Run a little experiment if you come across a criticism based on the power of a test. Ask: are the critics interpreting the power of a test (with null hypothesis H) against an alternative H’ as if it were a posterior probability on H’? If they are, then it’s fallacious. But it will help understand why some people claim that high power against H’ warrants a stronger indication of a discrepancy H’, upon getting a just statistically significant result. But this is wrong. (See my recent post on power howlers.)

I had a blogpost on Ziliac and McCloskey (2008) (Z & M)on power (from Oct. 2011), following a review of their book by Aris Spanos (2008). They write:

“The error of the second kind is the error of accepting the null hypothesis of (say) zero effect when the null is in face false, that is, when (say) such and such a positive effect is true.”

So far so good, keeping in mind that “positive effect” refers to a parameter discrepancy, say δ, not an observed difference.

And the power of a test to detect that such and such a positive effect δ is true is equal to the probability of rejecting the null hypothesis of (say) zero effect when the null is in fact false, and a positive effect as large as δ is present.

Fine. Let this alternative be abbreviated H’(δ):

H’(δ): there is a positive (population) effect at least as large as δ.

Suppose the test rejects the null when it reaches a significance level of .01 (nothing turns on the small value chosen).

(1) The power of the test to detect H’(δ) =

Pr(test rejects null at the .01 level| H’(δ) is true).

Say it is 0.85.

According to Z & M:

“[If] the power of a test is high, say, 0.85 or higher, then the scientist can be reasonably confident that at minimum the null hypothesis (of, again, zero effect if that is the null chosen) is false and that therefore his rejection of it is highly probably correct.” (Z & M, 132-3)

### WHAT IS BEING ASKED
Retype the passage above on the power of a statistical test word for word, from its first sentence to its last.

### DATA LISTING
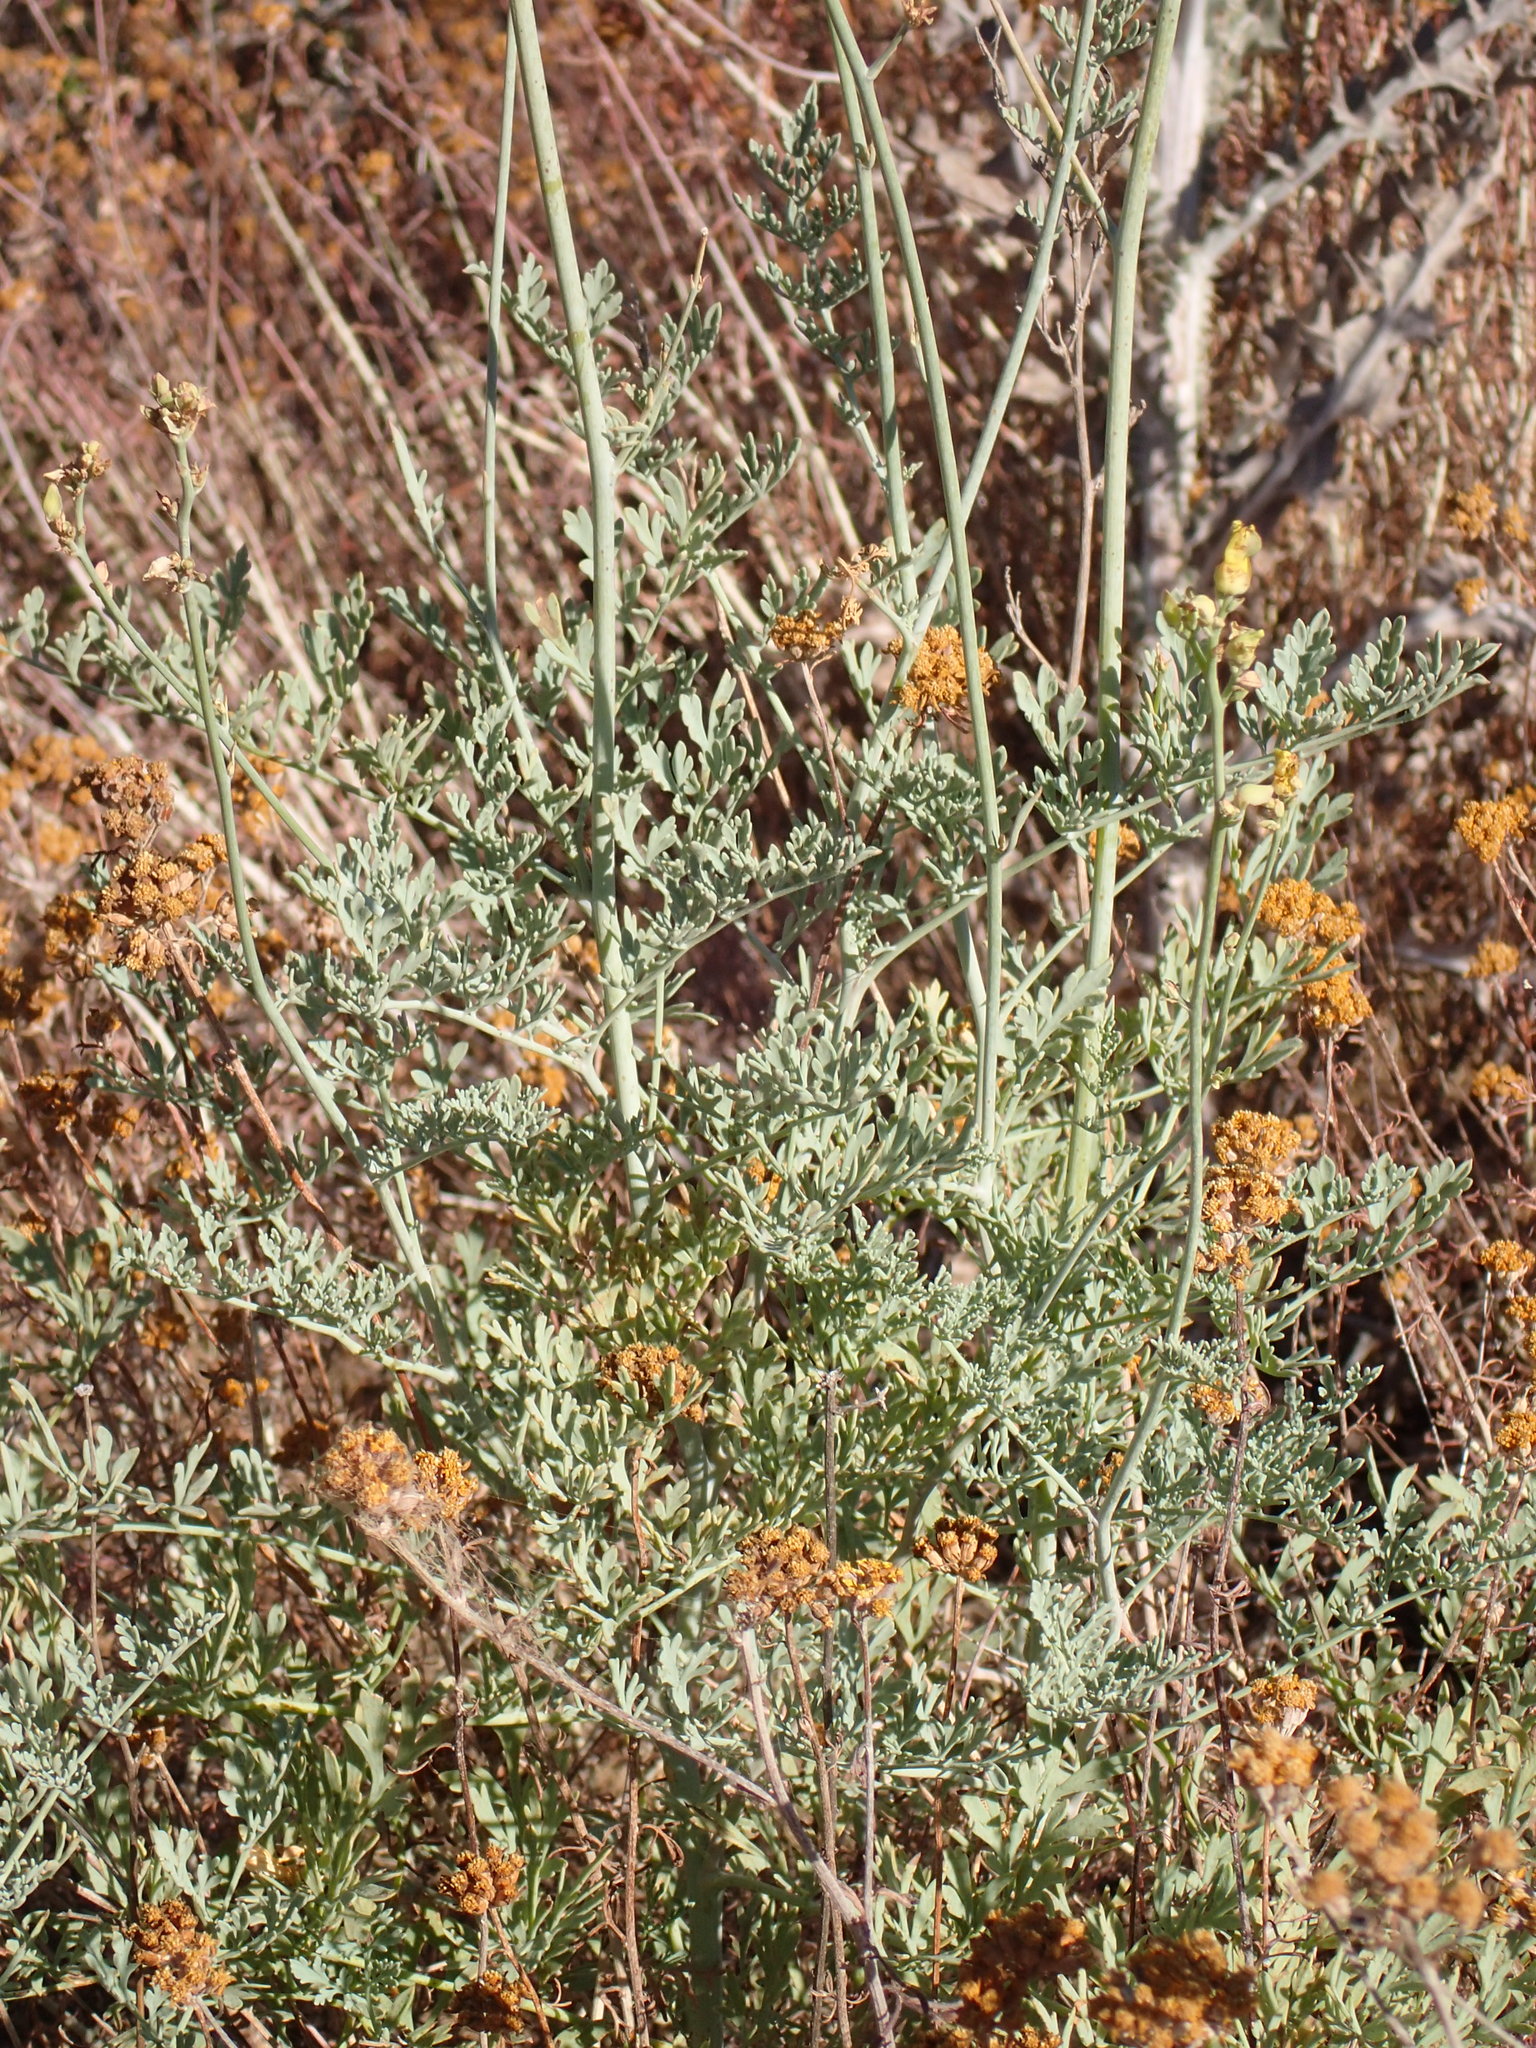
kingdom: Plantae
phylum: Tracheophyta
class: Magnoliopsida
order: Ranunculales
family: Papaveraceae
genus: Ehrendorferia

* * *

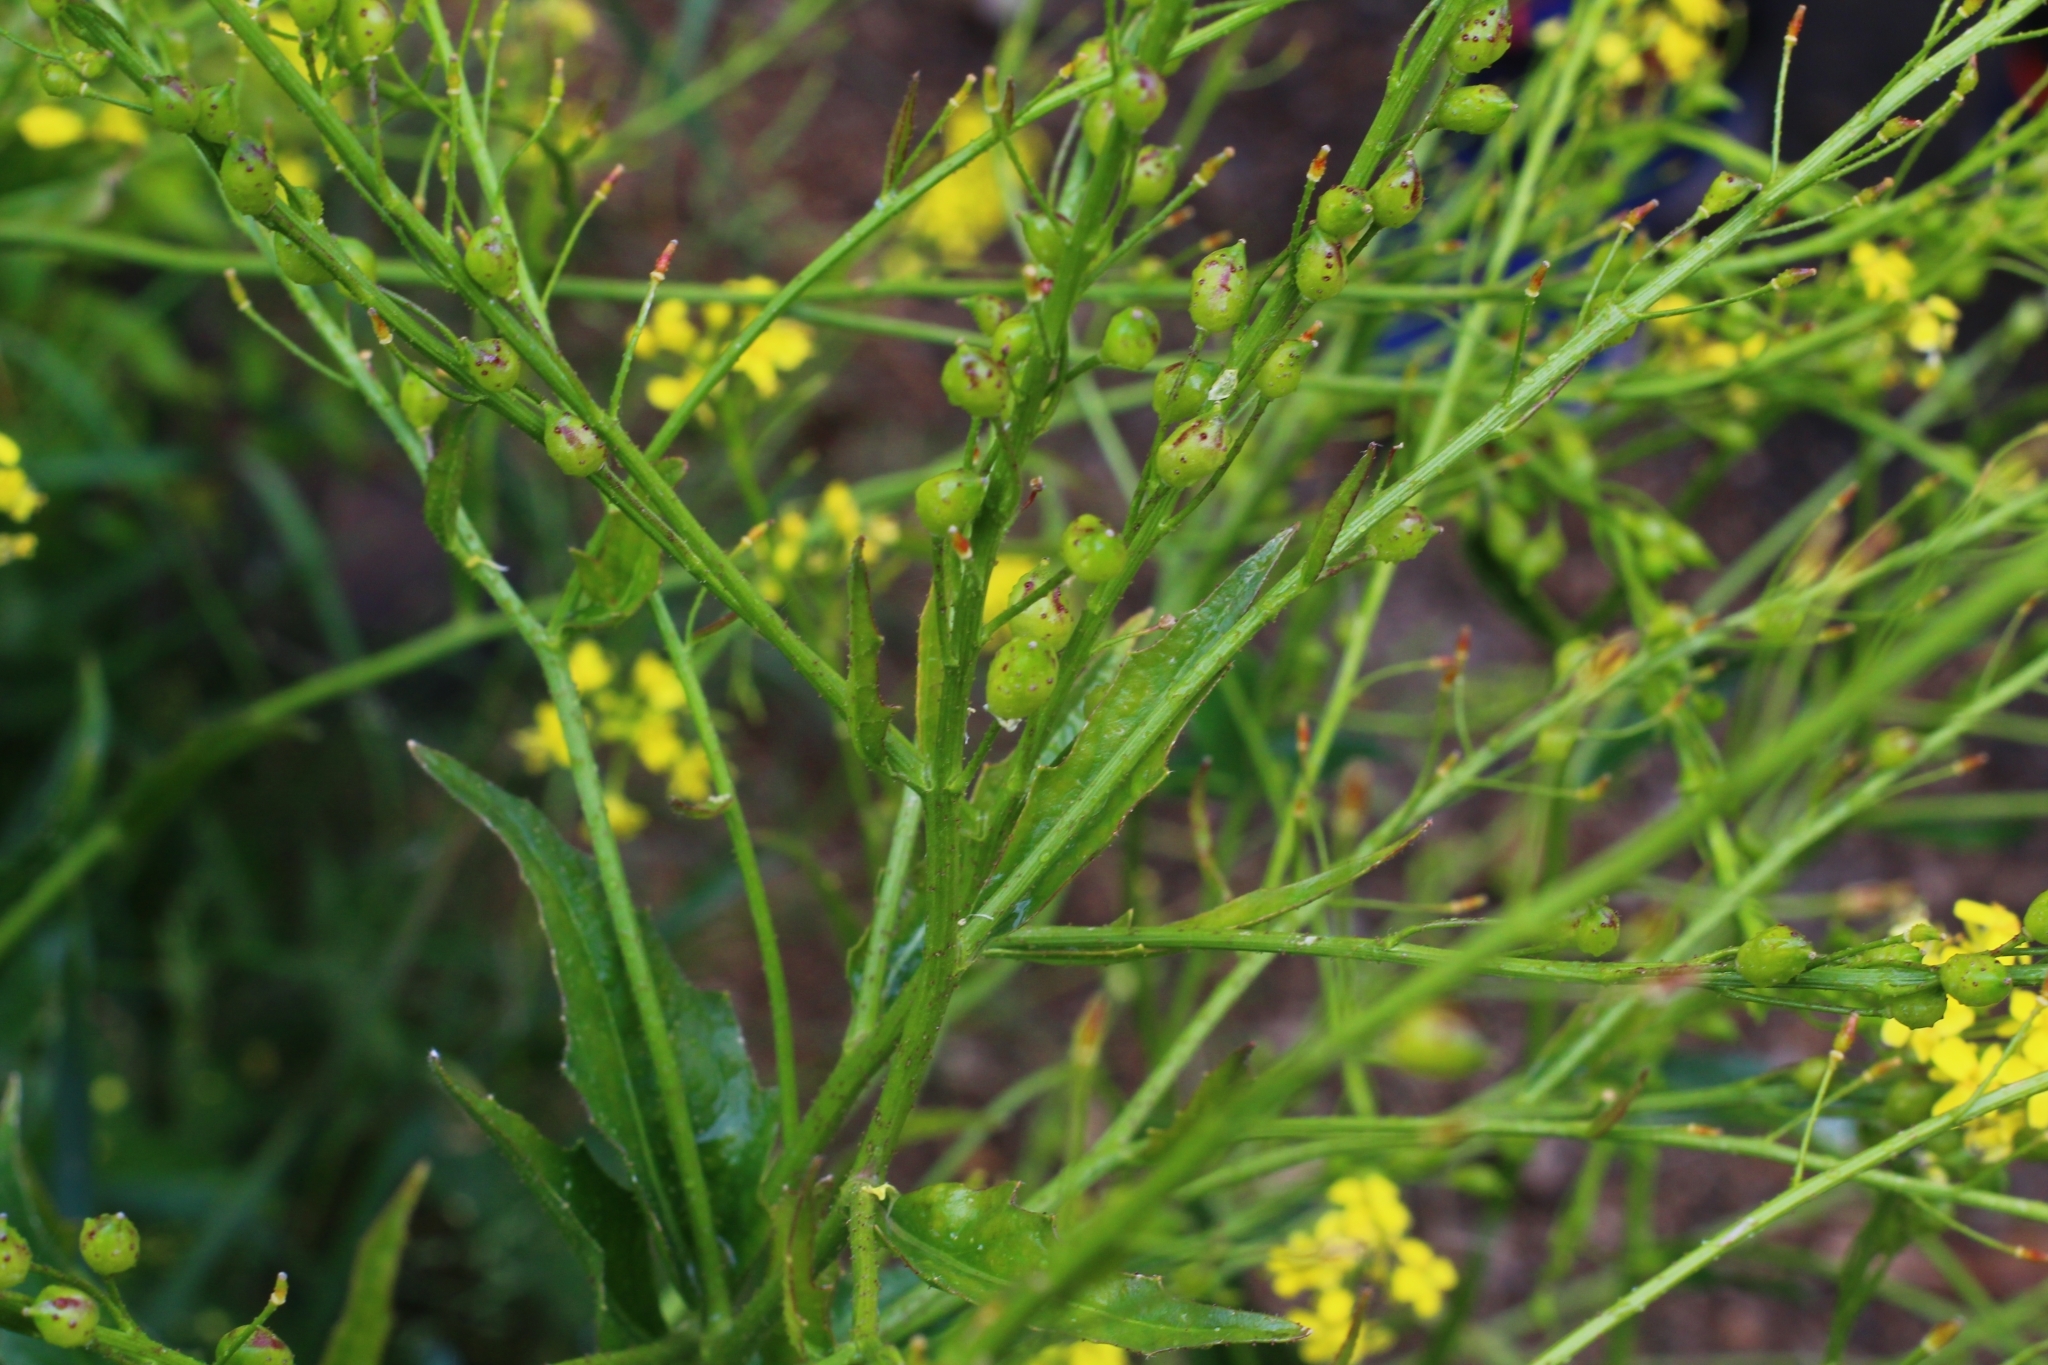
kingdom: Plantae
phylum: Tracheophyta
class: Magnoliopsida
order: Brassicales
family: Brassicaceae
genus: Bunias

### REPLY
Run a little experiment if you come across a criticism based on the power of a test. Ask: are the critics interpreting the power of a test (with null hypothesis H) against an alternative H’ as if it were a posterior probability on H’? If they are, then it’s fallacious. But it will help understand why some people claim that high power against H’ warrants a stronger indication of a discrepancy H’, upon getting a just statistically significant result. But this is wrong. (See my recent post on power howlers.)

I had a blogpost on Ziliac and McCloskey (2008) (Z & M)on power (from Oct. 2011), following a review of their book by Aris Spanos (2008). They write:

“The error of the second kind is the error of accepting the null hypothesis of (say) zero effect when the null is in face false, that is, when (say) such and such a positive effect is true.”

So far so good, keeping in mind that “positive effect” refers to a parameter discrepancy, say δ, not an observed difference.

And the power of a test to detect that such and such a positive effect δ is true is equal to the probability of rejecting the null hypothesis of (say) zero effect when the null is in fact false, and a positive effect as large as δ is present.

Fine. Let this alternative be abbreviated H’(δ):

H’(δ): there is a positive (population) effect at least as large as δ.

Suppose the test rejects the null when it reaches a significance level of .01 (nothing turns on the small value chosen).

(1) The power of the test to detect H’(δ) =

Pr(test rejects null at the .01 level| H’(δ) is true).

Say it is 0.85.

According to Z & M:

“[If] the power of a test is high, say, 0.85 or higher, then the scientist can be reasonably confident that at minimum the null hypothesis (of, again, zero effect if that is the null chosen) is false and that therefore his rejection of it is highly probably correct.” (Z & M, 132-3)